Two 2" sheets of foam sandwiched together will let you carve deeper. And at the same time strengthen it. It is still recommended to add under it a thin layer of wood.

N scale verses HO is up to you, though a 9x6 size would make a nice N scale layout.
In the end it is up to you to decide. If it is N scale pick yourself up a good lighted magnifier. There are a bunch on the market. And when you work do it where the floor is clean so when you drop something it will be easier to find, those little N pieces disappear forever sometimes when you drop them.
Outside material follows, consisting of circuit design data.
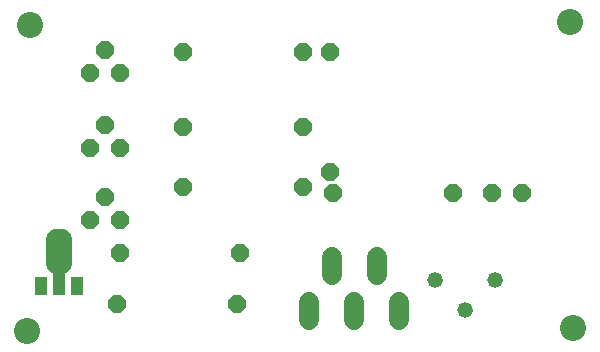
<source format=gbr>
G04 EAGLE Gerber RS-274X export*
G75*
%MOMM*%
%FSLAX34Y34*%
%LPD*%
%INSoldermask Top*%
%IPPOS*%
%AMOC8*
5,1,8,0,0,1.08239X$1,22.5*%
G01*
%ADD10C,2.203200*%
%ADD11P,1.649562X8X22.500000*%
%ADD12C,1.727200*%
%ADD13R,1.003200X1.603200*%
%ADD14R,1.003200X2.103200*%
%ADD15C,1.721103*%
%ADD16C,1.320800*%
%ADD17P,1.649562X8X112.500000*%
%ADD18P,1.649562X8X202.500000*%


D10*
X20320Y266700D03*
X477520Y269240D03*
X480060Y10160D03*
X17780Y7620D03*
D11*
X411480Y124460D03*
X436880Y124460D03*
X71120Y226060D03*
X83820Y245110D03*
X96520Y226060D03*
X71120Y162560D03*
X83820Y181610D03*
X96520Y162560D03*
X71120Y101600D03*
X83820Y120650D03*
X96520Y101600D03*
D12*
X256540Y31750D02*
X256540Y16510D01*
X275590Y54610D02*
X275590Y69850D01*
X294640Y31750D02*
X294640Y16510D01*
X313690Y54610D02*
X313690Y69850D01*
X332740Y31750D02*
X332740Y16510D01*
D13*
X29714Y45468D03*
X59694Y45468D03*
D14*
X44704Y48008D03*
D15*
X47275Y64017D02*
X42133Y64017D01*
X42133Y85339D01*
X47275Y85339D01*
X47275Y64017D01*
X47275Y80367D02*
X42133Y80367D01*
D11*
X149860Y243840D03*
X251460Y243840D03*
D16*
X363220Y50800D03*
X388620Y25400D03*
X414020Y50800D03*
D11*
X149860Y180340D03*
X251460Y180340D03*
X149860Y129540D03*
X251460Y129540D03*
X276860Y124460D03*
X378460Y124460D03*
D17*
X274320Y142240D03*
X274320Y243840D03*
D11*
X93980Y30480D03*
X195580Y30480D03*
D18*
X198120Y73660D03*
X96520Y73660D03*
M02*

</source>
If you can put up with the heat of the summer you can buy a small portable heater to use in the winter. I have a small space heater that runs on propane and it keeps my over sized 2 car garage with a loft nice and toasty in the winter. When I want to work in the winter I just fire it up and in about 15 mins it is nice and warm. There are a variety of those on the market too. Insulating the garage some will help a lot too. If you have a window in the garage you could even stick a AC unit in it in the summer. I don't have a layout in the garage, nor do I have AC. But when I have to do something in the winter it is nice and toasty to the point that after it heats up I have to turn off the heater for a while. No cars see my garage either. :smokin:

You can even hoist the layout to the ceiling so that you can still use the garage for other things if you want we have some threads on this.
Here is one, there are more.
http://www.modeltrainforum.com/showthread.php?t=25819&highlight=ceiling

*The first thing you have to do is decide on either N scale or HO scale.*


----------



## DonR (Oct 18, 2012)

Several factors to be aware of.

Be certain that all track accessories such as
turnouts and crossings are available for the
Scale and code you choose.

Try to stay with whatever brand for easiest
compatibility tho there are means to
adapt.

The length of turnouts varies among manufacturers,
for example a Peco is not a direct replacement
for an Atlas.

Look again at some N scale locomotives and
cars. Will you be able to do whatever maintenance
may be necessary.

Don


----------



## CTValleyRR (Jul 26, 2014)

I don't know how careful the creator of SCARM is with his databases, and how often he updates for availability. I have found that especially in N scale, things that were available when a library was created no longer are. Check the commercial availability of any piece you plan to use.

Also, while you can mix manufacturers, they are not completely compatible with one another. Some makes have thinner ties than others, resulting in a different height of the piece above the roadbed. If you do mix manufacturers, just make sure you check that everything lines up well before you fasten it all down.


----------